I’m bat s**t crazy, and that’s that. You might be thinking to yourself, “No, crazy people don’t admit that they’re crazy. This chick is just trying to get attention.” You’re wrong.¹
I guess, when I go to the doctor, they don’t necessarily diagnose me with crazy. Actually, the exact term they use for whatever is constantly going on in my brain is “Generalized Chronic Anxiety”, which basically means I irrationally worry about literally everything. I don’t think I have anxiety attacks. I mean, generally what happens is I get into this funk where even one person texting me annoys me and I want to just go lay in my bed, pull the covers over my head and pretend the entire world doesn’t exist. Maybe that’s my “anxiety attack”, but I think it’s mostly just exhaustion from overthinking every little thing that any of my friends/acquaintances say or do.
The worst part is that it’s never positive overthinking. In fact, it’s normally super negative. For example, I send my brother a text message at 7:30 in the morning about something happening next week. He doesn’t respond by 7:40 (yup, ten minutes later) and suddenly, he must be dead or absolutely furious at me for something I did. Now you’re probably laughing, but I’m actually being serious. This is the crap that happens inside my head.
It get’s worse, though. In addition to being anxious about anything and everything, I’m also an introverted empath. First, I’ll briefly discuss what an introvert is (if you already know, skip to the next paragraph). Being an introvert means I prefer solitude to the company of others. In fact, being around people constantly drains my energy and makes me less than approachable. I do have friends – actually, I have quite a few – but I am only really close to a few.

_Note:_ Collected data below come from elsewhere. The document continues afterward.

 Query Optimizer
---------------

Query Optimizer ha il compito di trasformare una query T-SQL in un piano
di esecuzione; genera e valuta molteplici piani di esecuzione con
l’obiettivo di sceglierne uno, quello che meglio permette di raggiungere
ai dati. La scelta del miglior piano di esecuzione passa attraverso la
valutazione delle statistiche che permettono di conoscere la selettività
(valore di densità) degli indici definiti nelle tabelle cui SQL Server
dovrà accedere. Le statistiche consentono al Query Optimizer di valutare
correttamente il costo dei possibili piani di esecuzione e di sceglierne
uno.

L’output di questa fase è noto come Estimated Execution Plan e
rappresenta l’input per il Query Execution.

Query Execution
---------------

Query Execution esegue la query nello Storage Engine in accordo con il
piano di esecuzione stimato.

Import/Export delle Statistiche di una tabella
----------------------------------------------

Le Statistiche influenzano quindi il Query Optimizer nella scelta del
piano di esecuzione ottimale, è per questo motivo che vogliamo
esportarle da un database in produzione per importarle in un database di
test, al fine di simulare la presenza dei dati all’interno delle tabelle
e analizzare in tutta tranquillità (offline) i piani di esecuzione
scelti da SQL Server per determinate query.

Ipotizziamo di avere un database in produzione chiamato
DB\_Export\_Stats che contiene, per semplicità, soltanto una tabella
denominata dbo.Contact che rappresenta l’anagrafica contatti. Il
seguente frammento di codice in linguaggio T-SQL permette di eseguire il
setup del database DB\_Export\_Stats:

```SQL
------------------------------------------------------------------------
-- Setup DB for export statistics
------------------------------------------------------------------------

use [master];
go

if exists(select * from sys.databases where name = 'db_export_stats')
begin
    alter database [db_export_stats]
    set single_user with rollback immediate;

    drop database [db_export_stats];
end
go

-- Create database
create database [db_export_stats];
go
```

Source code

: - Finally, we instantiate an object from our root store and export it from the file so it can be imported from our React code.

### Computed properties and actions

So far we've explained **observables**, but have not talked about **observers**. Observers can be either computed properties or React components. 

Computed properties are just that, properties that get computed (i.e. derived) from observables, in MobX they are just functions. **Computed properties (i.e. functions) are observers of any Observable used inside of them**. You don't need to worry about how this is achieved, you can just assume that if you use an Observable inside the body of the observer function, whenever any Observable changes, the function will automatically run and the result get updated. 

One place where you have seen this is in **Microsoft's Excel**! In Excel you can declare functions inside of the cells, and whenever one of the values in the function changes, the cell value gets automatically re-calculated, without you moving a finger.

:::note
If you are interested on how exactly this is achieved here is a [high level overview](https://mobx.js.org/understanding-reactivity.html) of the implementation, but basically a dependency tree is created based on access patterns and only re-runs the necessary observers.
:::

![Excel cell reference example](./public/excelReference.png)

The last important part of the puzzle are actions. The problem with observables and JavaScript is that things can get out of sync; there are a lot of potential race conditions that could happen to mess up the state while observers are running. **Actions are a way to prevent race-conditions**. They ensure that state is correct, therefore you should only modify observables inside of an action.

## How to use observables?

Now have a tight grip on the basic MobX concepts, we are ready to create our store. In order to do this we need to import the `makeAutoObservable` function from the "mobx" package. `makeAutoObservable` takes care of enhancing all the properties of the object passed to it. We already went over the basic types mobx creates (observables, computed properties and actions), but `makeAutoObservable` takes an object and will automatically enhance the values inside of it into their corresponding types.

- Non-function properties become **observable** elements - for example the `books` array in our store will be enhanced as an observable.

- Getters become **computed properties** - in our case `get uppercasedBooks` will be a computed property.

My being an introvert is either the result of, or somehow intertwined, with my being an empath. According to the Google definition, an empath is a person who has a paranormal ability to feel what others feel. Basically, I get vibes from other people and, instead of brushing it away, I start to feel that way, too. Which would suck if it was just my friends that I do it with, but it’s everyone. Consequently, I find crowds to be extremely exhausting and, once again, prefer to just be alone.
So, basically, what I’m saying is I feel too much, I worry constantly and, as much as I’d love to be with someone, I’d normally rather just be alone². I’m telling you this because, if you’re going to be reading my blog on a regular basis, you kind of deserve to know where I’m coming from. Also, if you happen to be a new acquaintance of mine, this is my disclaimer.
¹It’s funny how much people can’t stand being told they are wrong, isn’t it? Like, for some reason they always assume the other person is calling them stupid, yet when Columbus sailed the ocean blue in 1942, he proved the entire world wrong – cause, you know, the world isn’t flat – and they patted them him on his back and screamed, “Bravo!”. It’s weird, because he was wrong, too. Yet he was totally okay with it because he discovered a “new” continent (which he was wrong about, too).
²But I’ll probably worry about everyone hating me if I’m alone, so it’s like a vicious circle of crazy.